Thanks! This is a very valuable note. I think I will definitely add it 
to the next version of the patch, as soon as I deal with the error 
exception.

-- 

Daria Lepikhova
Postgres Professional




Re: Assert in pageinspect with NULL pages

From
Michael Paquier
Date:
On Thu, Feb 17, 2022 at 09:00:20PM -0600, Justin Pryzby wrote:
> BRIN can also crash if passed a non-brin index.
>
> I've been sitting on this one for awhile.  Feel free to include it in your
> patchset.

So, I have begun a close lookup of this thread, and the problem you
are reporting here is worth fixing on its own, before we do something
for new pages as reported originally.  There is more that caught my
attention than the brin AM not being check properly, because a couple
of code paths are fuzzy with the checks on the page sizes.  My
impression of the whole thing is that we'd better generalize the use
of get_page_from_raw(), improving the code on many sides when the user
can provide a raw page in input (also I'd like to think that it is a
better practice anyway as any of those functions may finish to look
8-byte fields, but the current coding would silently break in
alignment-picky environments):
- Some code paths (hash, btree) would trigger elog(ERROR) but we
cannot use that for errors that can be triggered by the user.
- bt_page_items_bytea(), page_header() and fsm_page_contents() were
fuzzy on the page size check, so it was rather easy to generate
garbage with random data.
- page_checksum_internal() used a PageHeader, where I would have
expected a Page.
- More consistency in the error strings, meaning less contents to
translate in the long-term.

This first batch leads me to the attached, with tests to stress all
that for all the functions taking raw pages in input.
--
Michael

Attachment

Re: Assert in pageinspect with NULL pages

From
Justin Pryzby
Date:
On Tue, Mar 15, 2022 at 06:32:44PM +0900, Michael Paquier wrote:

> +    if (!IS_BRIN(indexRel))
> +        ereport(ERROR,
> +                (errcode(ERRCODE_WRONG_OBJECT_TYPE),
> +                 errmsg("\"%s\" is not a %s index",
> +                        RelationGetRelationName(indexRel), "BRIN")));

If it were me, I'd write this without the extra parens around (errcode()).

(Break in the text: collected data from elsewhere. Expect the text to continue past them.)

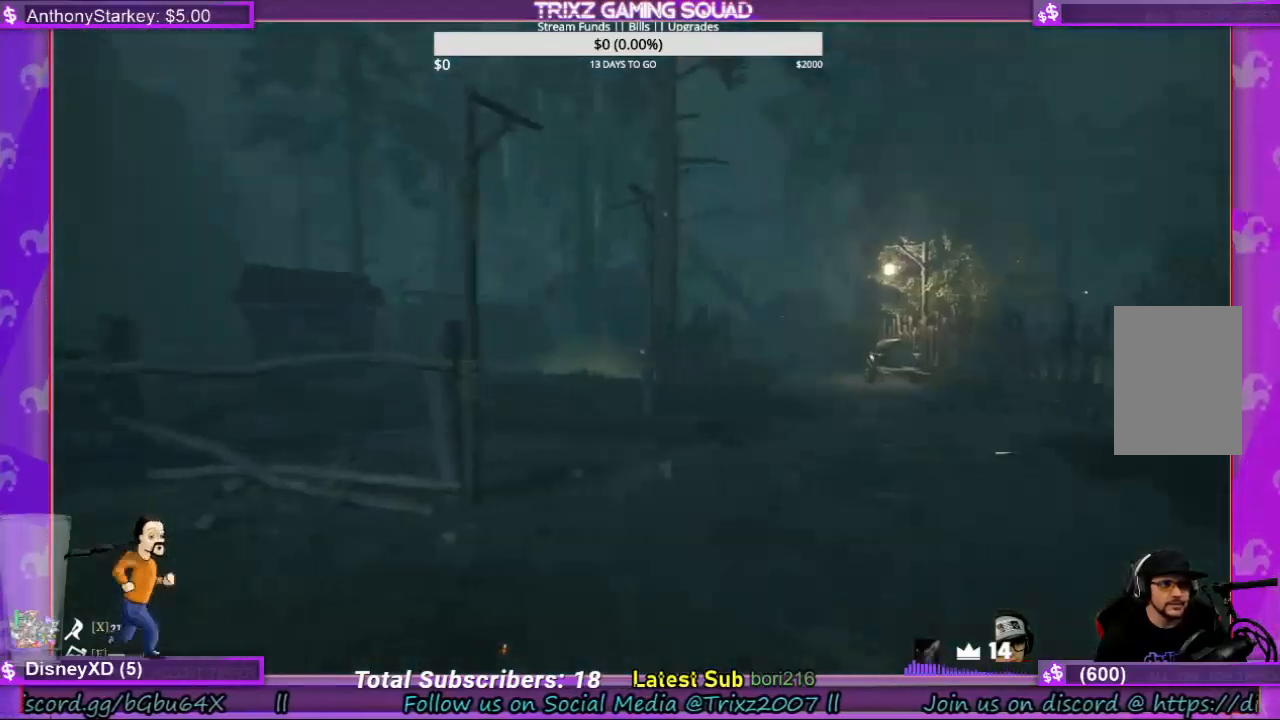
{"keys": ["a", "s"], "mouse": [], "events": []}
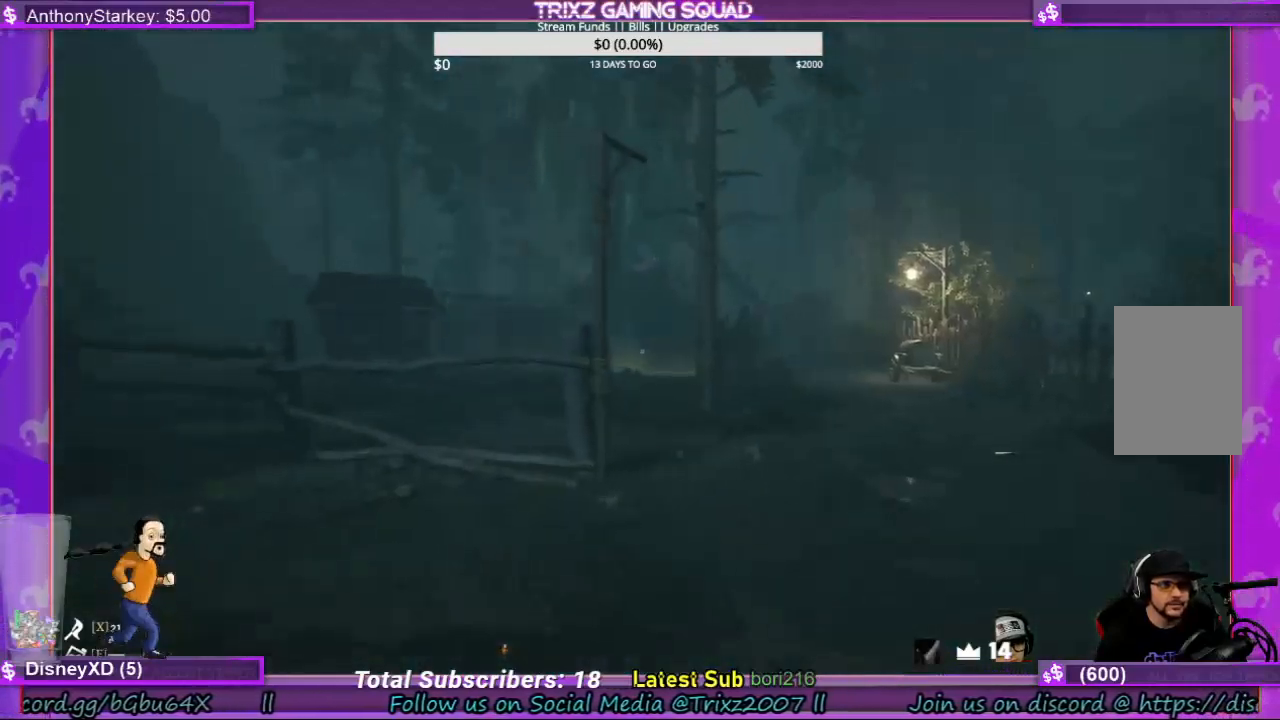
{"keys": ["a", "s"], "mouse": [], "events": []}
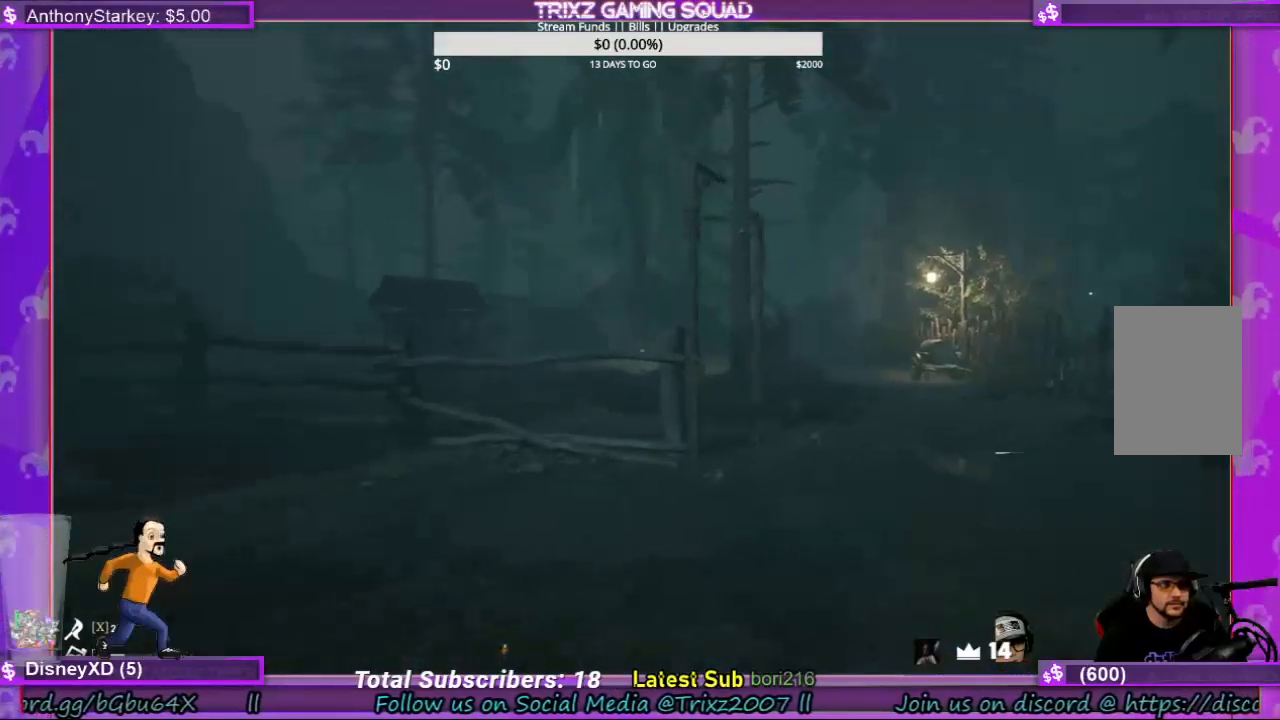
{"keys": ["w"], "mouse": [], "events": [[134, "s", "up"], [234, "w", "down"], [334, "a", "up"]]}
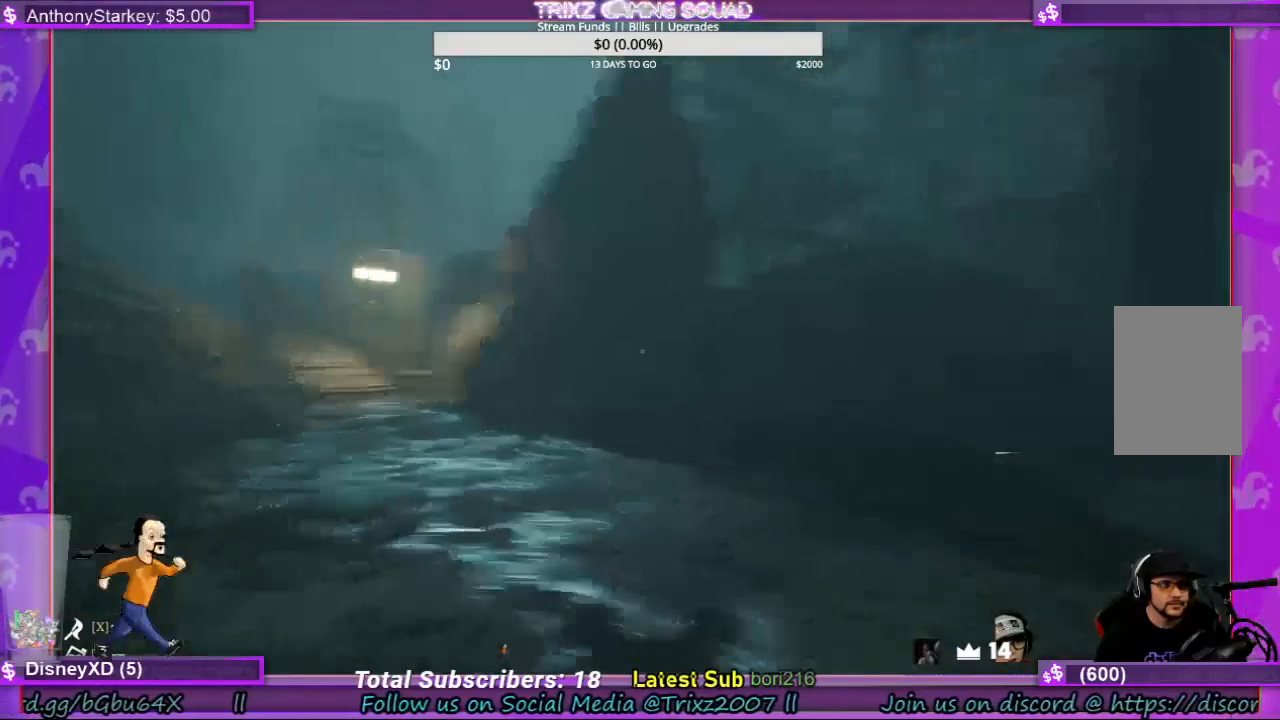
{"keys": ["shift", "w"], "mouse": [], "events": [[200, "shift", "down"]]}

> +-- Suppress the DETAIL message, to allow the tests to work across various
> +-- default page sizes.

I think you mean "various non-default page sizes" or "various page sizes".

-- 
Justin



Re: Assert in pageinspect with NULL pages

From
Michael Paquier
Date:
On Tue, Mar 15, 2022 at 06:56:46AM -0500, Justin Pryzby wrote:
> On Tue, Mar 15, 2022 at 06:32:44PM +0900, Michael Paquier wrote:
>> +-- Suppress the DETAIL message, to allow the tests to work across various
>> +-- default page sizes.
>
> I think you mean "various non-default page sizes" or "various page sizes".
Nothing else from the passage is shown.